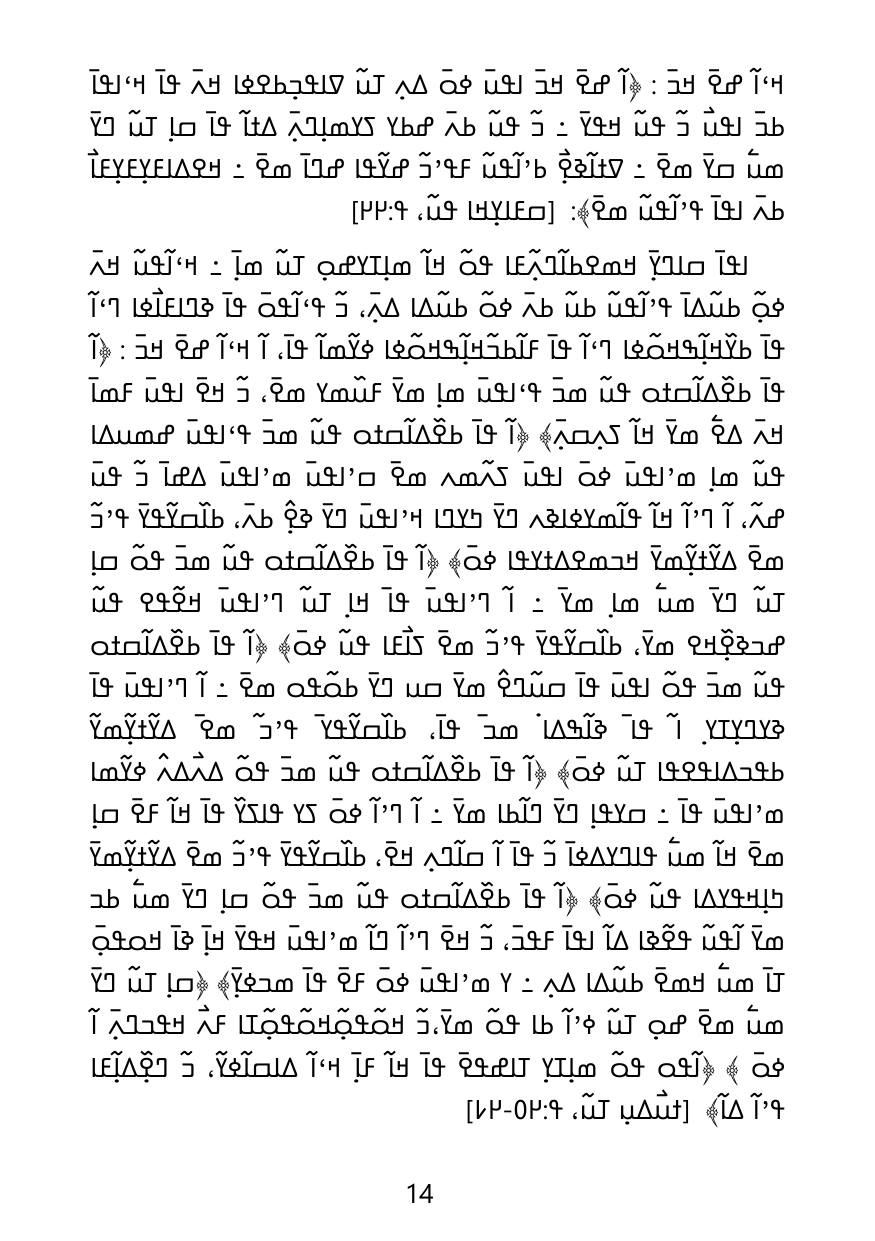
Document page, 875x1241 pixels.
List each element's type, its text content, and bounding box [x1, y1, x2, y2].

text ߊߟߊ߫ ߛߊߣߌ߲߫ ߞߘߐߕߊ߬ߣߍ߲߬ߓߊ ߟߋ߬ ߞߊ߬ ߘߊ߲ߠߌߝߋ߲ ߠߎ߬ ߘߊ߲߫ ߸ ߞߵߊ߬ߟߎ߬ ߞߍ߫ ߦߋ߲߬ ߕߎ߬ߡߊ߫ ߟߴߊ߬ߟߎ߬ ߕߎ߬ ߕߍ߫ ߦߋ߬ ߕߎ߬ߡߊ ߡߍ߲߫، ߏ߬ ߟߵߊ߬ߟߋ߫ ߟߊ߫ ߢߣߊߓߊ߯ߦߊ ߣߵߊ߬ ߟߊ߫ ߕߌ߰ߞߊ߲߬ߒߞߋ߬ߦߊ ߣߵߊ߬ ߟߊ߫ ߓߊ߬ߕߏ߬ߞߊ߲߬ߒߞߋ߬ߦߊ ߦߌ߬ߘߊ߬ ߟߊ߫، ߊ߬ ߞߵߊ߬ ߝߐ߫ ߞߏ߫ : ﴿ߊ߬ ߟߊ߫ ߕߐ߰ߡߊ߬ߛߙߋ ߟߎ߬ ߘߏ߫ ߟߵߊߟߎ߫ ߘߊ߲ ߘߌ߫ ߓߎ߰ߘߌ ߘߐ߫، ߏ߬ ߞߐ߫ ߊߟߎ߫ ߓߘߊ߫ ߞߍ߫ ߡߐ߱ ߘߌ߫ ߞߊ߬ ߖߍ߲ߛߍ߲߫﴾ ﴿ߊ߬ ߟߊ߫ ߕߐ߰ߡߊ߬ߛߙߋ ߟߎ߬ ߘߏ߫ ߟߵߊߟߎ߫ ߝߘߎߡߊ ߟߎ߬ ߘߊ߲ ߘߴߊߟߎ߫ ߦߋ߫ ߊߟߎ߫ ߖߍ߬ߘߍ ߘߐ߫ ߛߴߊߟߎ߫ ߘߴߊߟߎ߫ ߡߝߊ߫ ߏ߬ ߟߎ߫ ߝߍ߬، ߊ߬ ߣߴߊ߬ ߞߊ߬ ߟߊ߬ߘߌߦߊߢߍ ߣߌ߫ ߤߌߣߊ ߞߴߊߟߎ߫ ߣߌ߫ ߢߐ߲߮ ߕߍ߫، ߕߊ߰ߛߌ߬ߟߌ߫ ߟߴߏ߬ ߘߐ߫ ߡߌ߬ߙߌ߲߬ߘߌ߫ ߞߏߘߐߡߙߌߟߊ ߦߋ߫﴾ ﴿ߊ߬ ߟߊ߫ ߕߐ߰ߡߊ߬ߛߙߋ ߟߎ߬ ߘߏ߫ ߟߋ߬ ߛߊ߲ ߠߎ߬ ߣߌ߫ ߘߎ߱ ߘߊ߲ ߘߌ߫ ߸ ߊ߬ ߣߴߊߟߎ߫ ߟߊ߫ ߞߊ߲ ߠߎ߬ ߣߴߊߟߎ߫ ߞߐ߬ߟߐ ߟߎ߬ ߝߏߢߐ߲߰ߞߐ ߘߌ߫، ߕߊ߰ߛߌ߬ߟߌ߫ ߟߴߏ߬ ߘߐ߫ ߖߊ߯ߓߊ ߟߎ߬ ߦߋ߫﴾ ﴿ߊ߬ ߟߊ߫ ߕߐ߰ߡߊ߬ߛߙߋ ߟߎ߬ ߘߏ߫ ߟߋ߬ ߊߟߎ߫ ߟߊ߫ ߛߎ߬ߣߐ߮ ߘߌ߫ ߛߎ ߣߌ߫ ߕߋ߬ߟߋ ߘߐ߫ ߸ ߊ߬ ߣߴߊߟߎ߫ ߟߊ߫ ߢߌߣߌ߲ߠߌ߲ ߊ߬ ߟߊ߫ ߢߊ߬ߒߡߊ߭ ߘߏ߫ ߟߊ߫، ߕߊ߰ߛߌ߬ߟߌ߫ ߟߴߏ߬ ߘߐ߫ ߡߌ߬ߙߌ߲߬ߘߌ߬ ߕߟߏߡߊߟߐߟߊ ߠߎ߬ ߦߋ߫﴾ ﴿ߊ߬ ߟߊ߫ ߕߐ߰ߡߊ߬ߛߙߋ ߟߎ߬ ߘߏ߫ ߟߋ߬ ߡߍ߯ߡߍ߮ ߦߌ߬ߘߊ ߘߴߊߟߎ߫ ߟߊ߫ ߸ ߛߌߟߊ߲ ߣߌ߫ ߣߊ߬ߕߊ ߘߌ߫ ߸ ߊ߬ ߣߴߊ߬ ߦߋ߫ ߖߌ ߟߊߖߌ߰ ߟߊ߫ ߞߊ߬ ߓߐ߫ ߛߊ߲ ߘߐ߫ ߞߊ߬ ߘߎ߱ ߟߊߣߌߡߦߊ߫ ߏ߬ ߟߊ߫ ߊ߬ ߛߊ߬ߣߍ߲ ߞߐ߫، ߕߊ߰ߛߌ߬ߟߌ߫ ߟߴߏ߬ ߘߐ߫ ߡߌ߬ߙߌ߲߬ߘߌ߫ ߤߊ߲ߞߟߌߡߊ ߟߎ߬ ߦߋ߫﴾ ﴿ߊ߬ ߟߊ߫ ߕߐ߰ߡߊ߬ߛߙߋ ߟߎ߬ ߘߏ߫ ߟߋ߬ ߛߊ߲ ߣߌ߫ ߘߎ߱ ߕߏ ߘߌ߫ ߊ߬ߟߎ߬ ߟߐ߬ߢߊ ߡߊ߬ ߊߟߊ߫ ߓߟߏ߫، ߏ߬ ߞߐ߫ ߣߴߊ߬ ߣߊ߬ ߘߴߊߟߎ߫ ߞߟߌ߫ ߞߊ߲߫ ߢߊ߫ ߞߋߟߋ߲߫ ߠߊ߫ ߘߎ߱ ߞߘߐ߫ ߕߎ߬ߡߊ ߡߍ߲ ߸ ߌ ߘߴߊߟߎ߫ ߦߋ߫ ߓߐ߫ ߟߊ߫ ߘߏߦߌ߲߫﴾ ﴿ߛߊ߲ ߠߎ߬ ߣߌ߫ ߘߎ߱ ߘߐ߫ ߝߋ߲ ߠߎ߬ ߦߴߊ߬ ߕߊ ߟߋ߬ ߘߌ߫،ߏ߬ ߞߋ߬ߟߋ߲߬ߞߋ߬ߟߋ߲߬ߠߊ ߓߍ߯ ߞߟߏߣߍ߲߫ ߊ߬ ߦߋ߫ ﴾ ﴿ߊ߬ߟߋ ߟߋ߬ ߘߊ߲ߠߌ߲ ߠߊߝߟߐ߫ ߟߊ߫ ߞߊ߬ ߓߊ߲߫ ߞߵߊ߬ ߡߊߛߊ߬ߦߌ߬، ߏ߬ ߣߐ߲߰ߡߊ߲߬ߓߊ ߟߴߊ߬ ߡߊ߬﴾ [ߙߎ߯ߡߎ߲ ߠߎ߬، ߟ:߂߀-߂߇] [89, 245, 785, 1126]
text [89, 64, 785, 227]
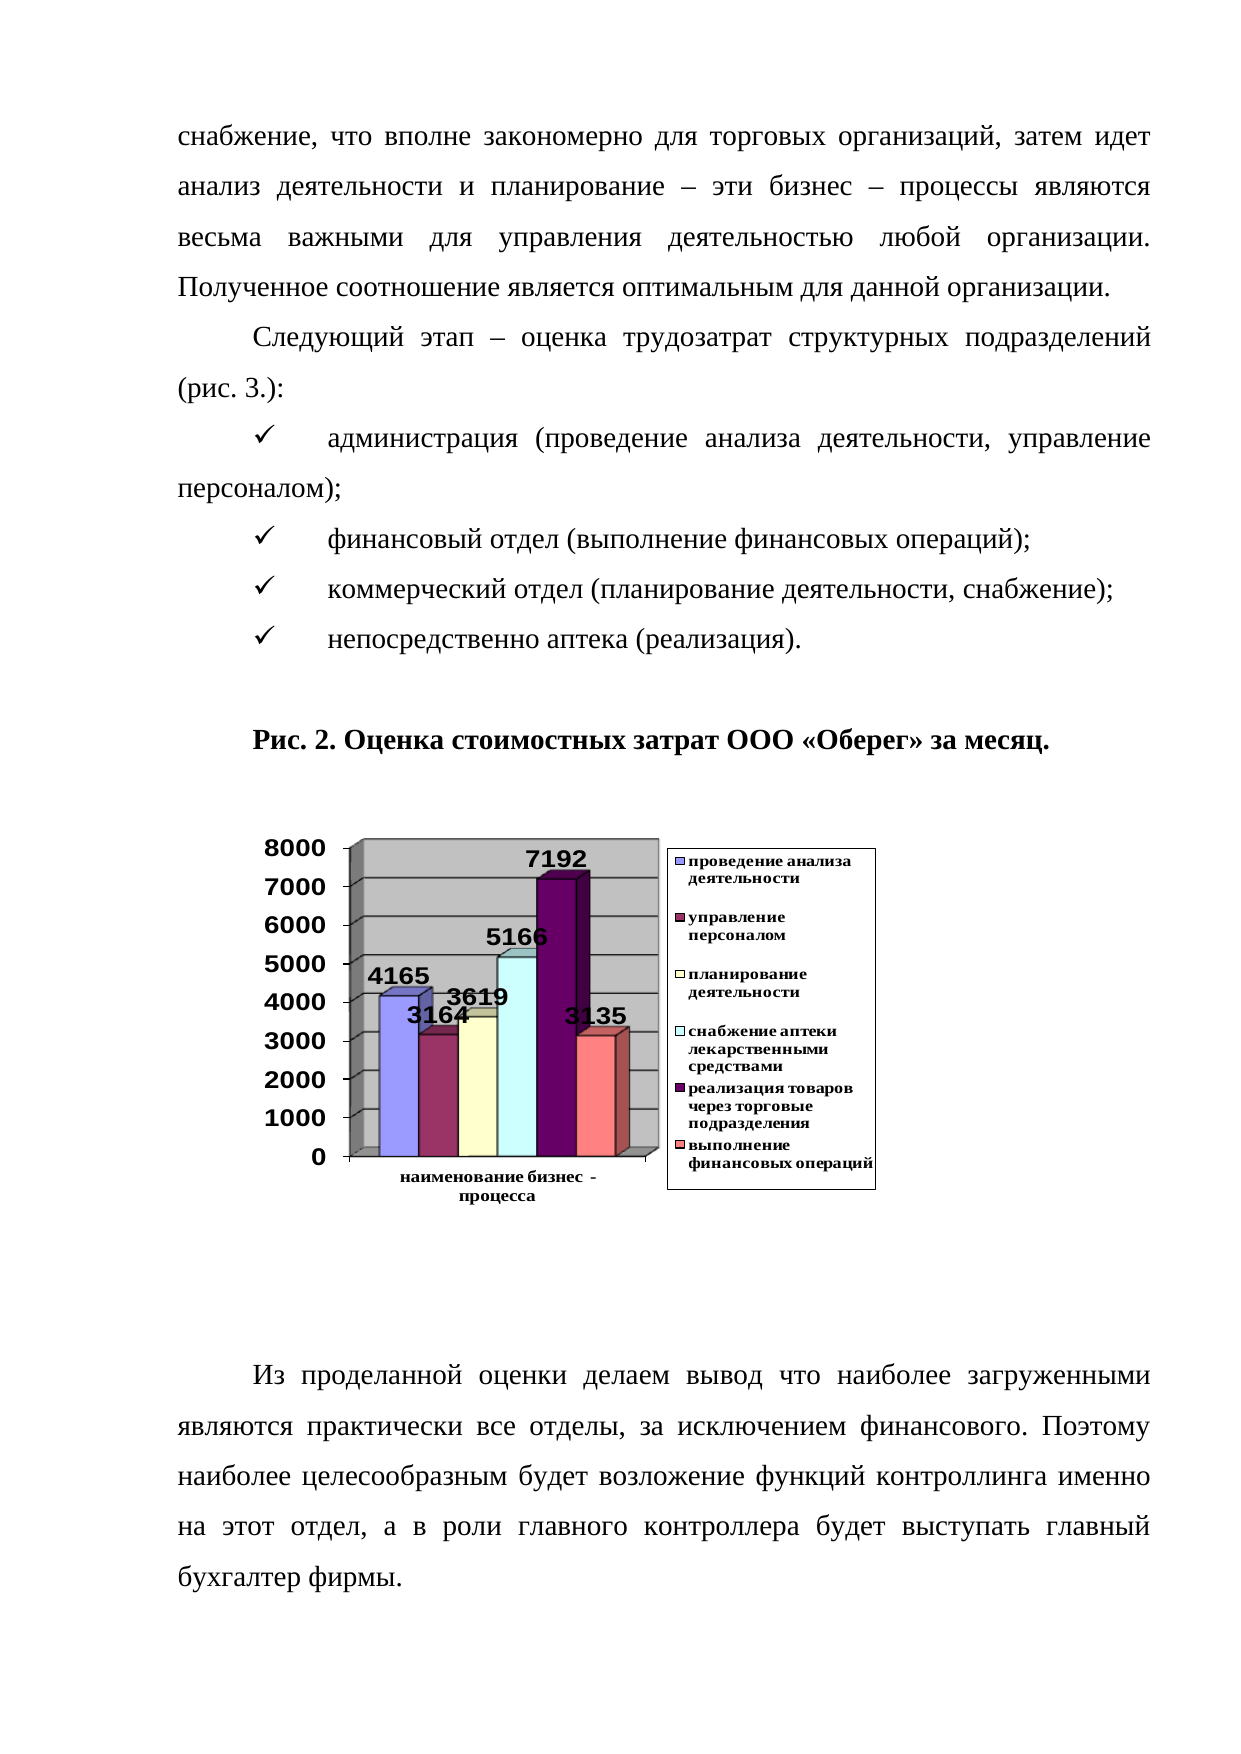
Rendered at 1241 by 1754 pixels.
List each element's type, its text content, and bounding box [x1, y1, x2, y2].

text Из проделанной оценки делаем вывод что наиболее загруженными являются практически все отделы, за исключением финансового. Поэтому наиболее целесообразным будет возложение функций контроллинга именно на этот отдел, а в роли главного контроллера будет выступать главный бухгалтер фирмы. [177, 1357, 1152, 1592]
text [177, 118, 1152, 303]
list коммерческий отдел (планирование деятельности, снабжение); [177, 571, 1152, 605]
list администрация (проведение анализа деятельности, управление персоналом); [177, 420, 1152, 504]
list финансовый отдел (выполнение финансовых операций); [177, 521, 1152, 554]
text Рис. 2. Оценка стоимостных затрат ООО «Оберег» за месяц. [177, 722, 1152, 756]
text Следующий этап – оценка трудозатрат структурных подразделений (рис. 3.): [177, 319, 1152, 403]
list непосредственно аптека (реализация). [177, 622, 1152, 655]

→ ASSIGNED TASK
Which lines of the records above hold the word "отдел"? Copy each of them.

→ ANSWER BELOW
text Из проделанной оценки делаем вывод что наиболее загруженными являются практически все отделы, за исключением финансового. Поэтому наиболее целесообразным будет возложение функций контроллинга именно на этот отдел, а в роли главного контроллера будет выступать главный бухгалтер фирмы. [177, 1357, 1152, 1592]
list коммерческий отдел (планирование деятельности, снабжение); [177, 571, 1152, 605]
list финансовый отдел (выполнение финансовых операций); [177, 521, 1152, 554]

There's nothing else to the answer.